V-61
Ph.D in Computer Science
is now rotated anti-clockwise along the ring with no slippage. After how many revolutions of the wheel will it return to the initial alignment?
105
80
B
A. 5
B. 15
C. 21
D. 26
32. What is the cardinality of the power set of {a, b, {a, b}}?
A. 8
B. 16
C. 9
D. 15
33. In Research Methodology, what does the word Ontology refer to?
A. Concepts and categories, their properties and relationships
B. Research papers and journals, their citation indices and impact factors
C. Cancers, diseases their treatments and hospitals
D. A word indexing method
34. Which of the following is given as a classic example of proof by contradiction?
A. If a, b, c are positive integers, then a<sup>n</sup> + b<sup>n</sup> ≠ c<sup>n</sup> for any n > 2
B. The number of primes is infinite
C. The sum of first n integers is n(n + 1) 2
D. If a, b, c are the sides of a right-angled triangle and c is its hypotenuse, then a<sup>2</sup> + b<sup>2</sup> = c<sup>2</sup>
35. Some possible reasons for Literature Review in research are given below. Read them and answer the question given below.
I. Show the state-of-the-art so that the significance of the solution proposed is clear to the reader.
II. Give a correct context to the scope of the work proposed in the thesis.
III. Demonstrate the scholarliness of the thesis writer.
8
...
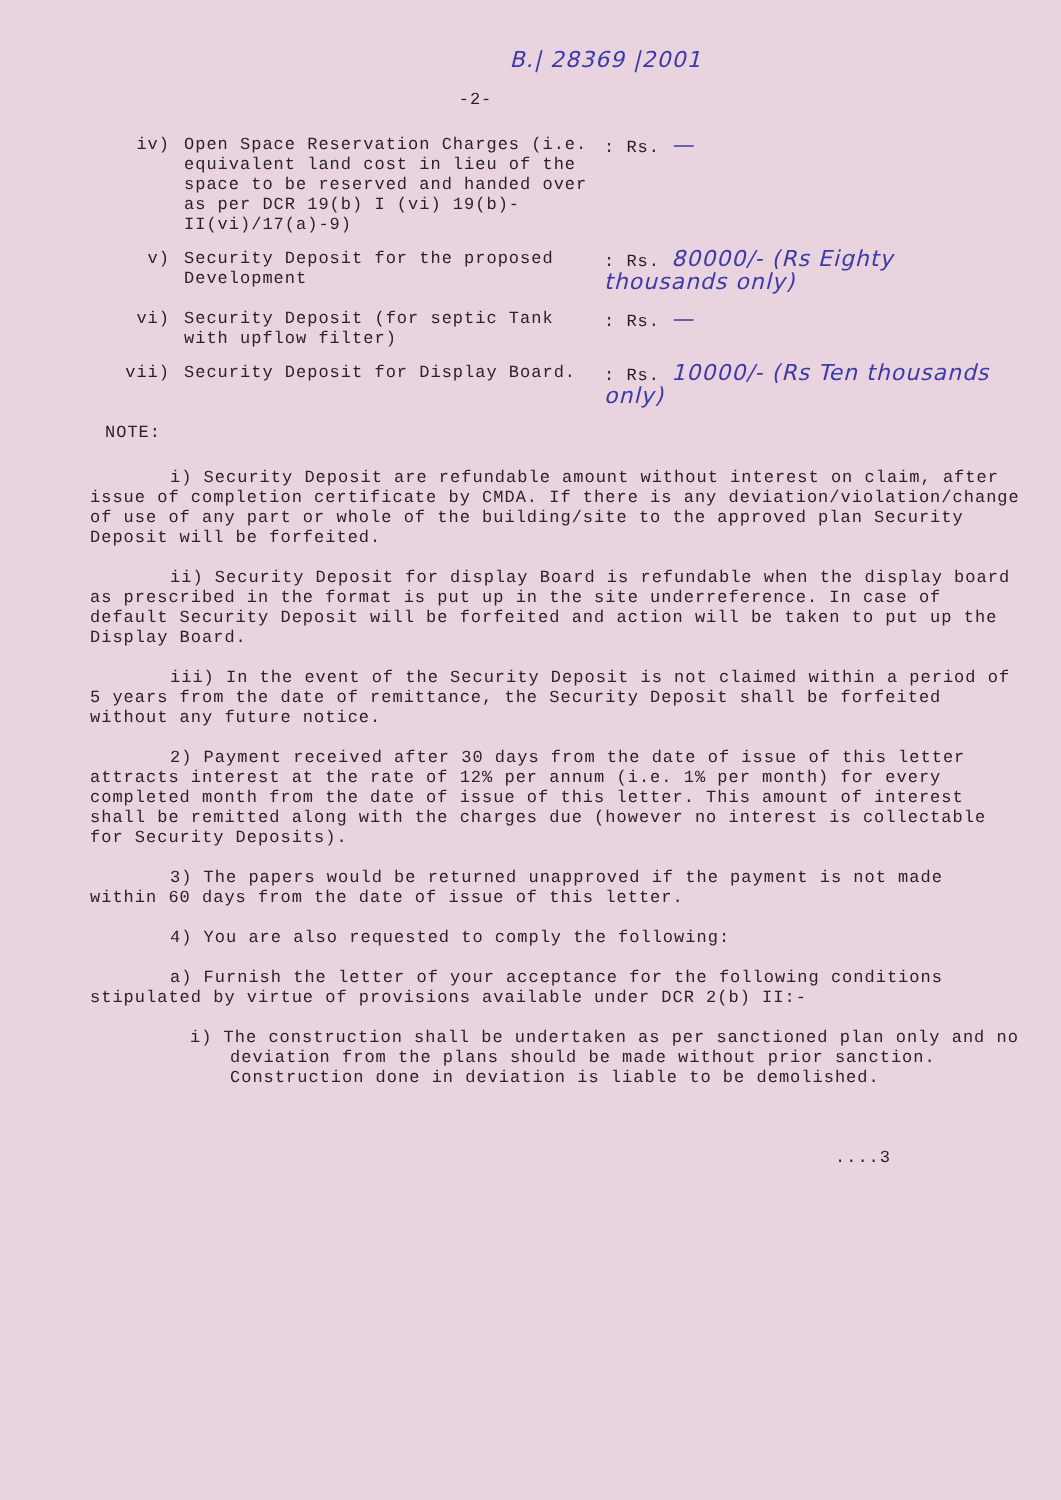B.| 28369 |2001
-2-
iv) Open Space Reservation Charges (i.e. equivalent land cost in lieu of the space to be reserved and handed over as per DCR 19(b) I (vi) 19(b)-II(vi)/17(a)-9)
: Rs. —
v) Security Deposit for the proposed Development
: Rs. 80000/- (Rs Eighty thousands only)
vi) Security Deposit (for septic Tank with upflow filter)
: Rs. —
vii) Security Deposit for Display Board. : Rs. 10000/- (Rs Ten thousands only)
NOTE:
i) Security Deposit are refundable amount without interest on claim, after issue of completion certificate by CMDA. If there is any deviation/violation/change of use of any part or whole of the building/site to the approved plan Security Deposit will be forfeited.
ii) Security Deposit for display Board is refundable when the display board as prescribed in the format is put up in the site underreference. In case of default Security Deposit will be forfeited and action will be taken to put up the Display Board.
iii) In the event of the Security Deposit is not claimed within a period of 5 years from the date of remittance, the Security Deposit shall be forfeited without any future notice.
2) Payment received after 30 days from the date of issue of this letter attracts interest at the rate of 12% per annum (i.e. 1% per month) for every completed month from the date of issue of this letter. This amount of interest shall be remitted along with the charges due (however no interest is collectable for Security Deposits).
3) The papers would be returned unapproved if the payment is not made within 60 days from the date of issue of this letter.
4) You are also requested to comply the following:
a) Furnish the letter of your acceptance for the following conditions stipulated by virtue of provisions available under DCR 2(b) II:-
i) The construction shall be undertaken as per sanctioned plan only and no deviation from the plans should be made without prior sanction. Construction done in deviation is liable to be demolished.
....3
...
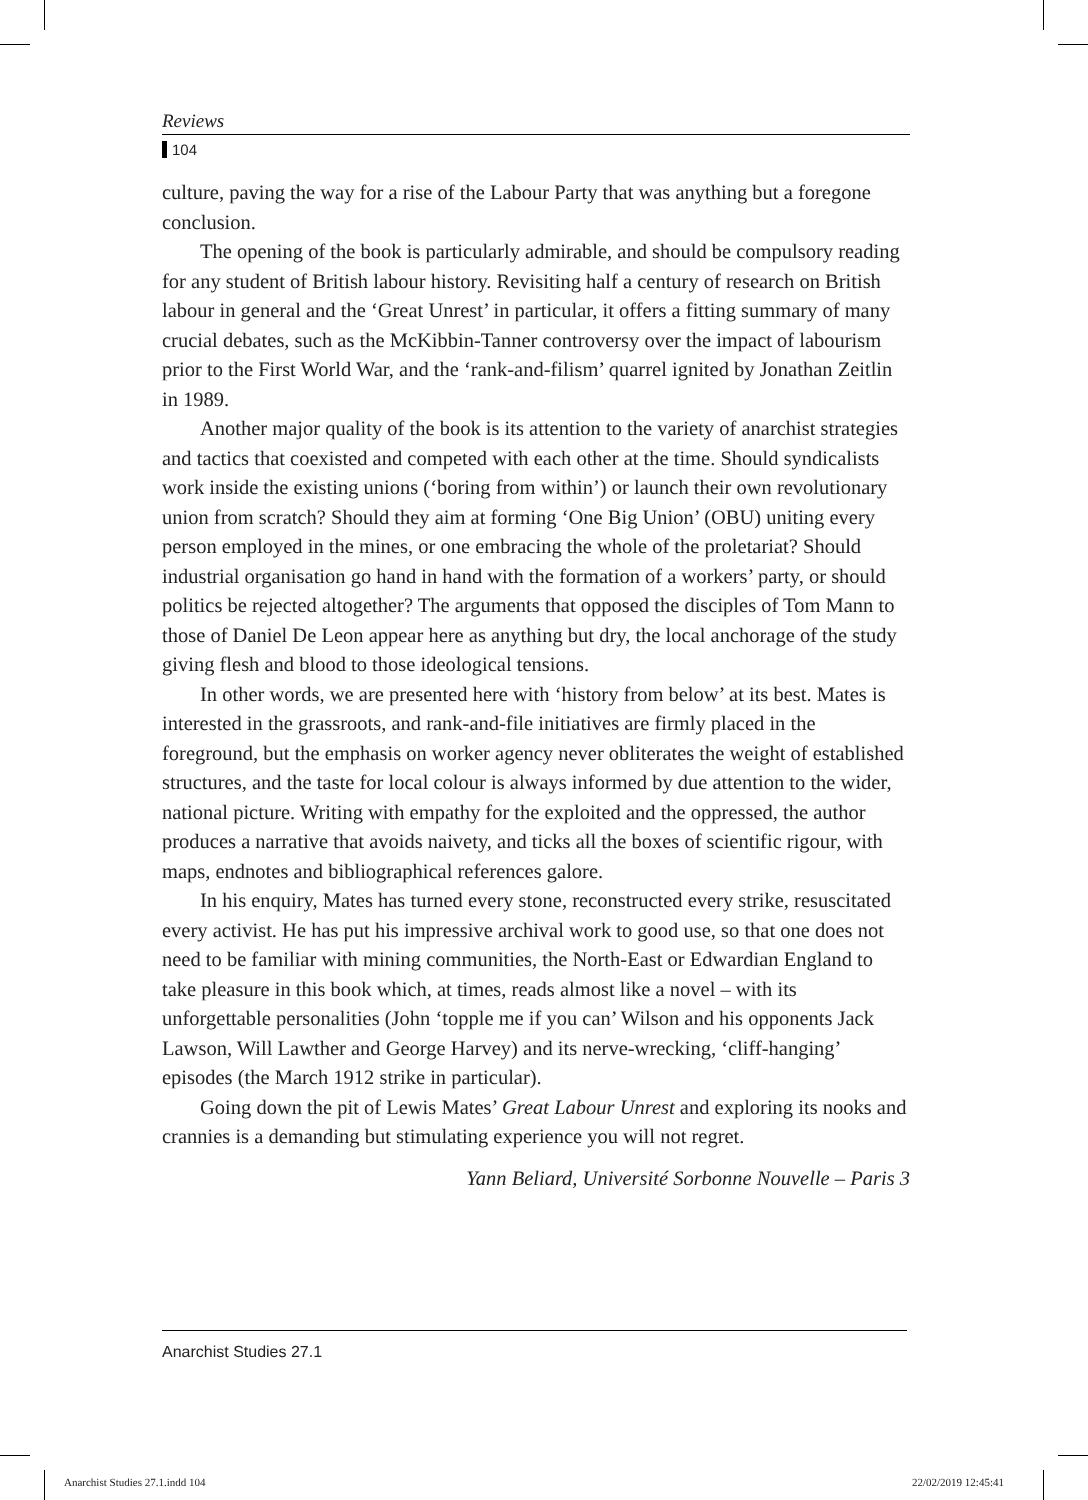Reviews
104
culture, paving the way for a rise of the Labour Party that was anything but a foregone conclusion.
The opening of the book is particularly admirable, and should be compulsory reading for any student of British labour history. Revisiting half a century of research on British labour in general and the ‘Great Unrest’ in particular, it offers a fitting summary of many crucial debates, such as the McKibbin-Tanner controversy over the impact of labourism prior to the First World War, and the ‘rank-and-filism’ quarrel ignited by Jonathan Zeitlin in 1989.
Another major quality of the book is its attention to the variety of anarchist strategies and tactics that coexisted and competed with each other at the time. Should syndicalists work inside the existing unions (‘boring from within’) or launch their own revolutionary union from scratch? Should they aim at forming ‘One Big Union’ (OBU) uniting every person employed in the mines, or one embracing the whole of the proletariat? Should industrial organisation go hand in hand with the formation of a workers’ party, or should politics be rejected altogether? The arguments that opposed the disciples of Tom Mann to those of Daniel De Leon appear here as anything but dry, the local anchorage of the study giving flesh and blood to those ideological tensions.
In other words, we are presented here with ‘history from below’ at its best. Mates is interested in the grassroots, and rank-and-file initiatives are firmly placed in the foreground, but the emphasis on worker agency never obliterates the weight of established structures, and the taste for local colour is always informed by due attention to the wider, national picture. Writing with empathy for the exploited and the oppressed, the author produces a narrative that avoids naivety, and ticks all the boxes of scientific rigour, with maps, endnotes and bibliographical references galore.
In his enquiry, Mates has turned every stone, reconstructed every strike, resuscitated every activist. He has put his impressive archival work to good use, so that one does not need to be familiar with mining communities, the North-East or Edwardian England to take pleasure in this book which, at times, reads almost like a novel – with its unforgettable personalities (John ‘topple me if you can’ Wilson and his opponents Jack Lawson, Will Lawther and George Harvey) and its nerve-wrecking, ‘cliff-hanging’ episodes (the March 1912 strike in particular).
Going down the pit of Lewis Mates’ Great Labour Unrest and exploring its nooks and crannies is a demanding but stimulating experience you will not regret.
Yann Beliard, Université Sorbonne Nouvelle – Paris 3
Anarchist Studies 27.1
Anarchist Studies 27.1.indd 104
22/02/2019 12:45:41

| YOUR TASK |
What lines in the entries above include the string "amount"? Return each one.

| SOLUTION FOR THIS PROBLEM |
i) Security Deposit are refundable amount without interest on claim, after issue of completion certificate by CMDA. If there is any deviation/violation/change of use of any part or whole of the building/site to the approved plan Security Deposit will be forfeited.
2) Payment received after 30 days from the date of issue of this letter attracts interest at the rate of 12% per annum (i.e. 1% per month) for every completed month from the date of issue of this letter. This amount of interest shall be remitted along with the charges due (however no interest is collectable for Security Deposits).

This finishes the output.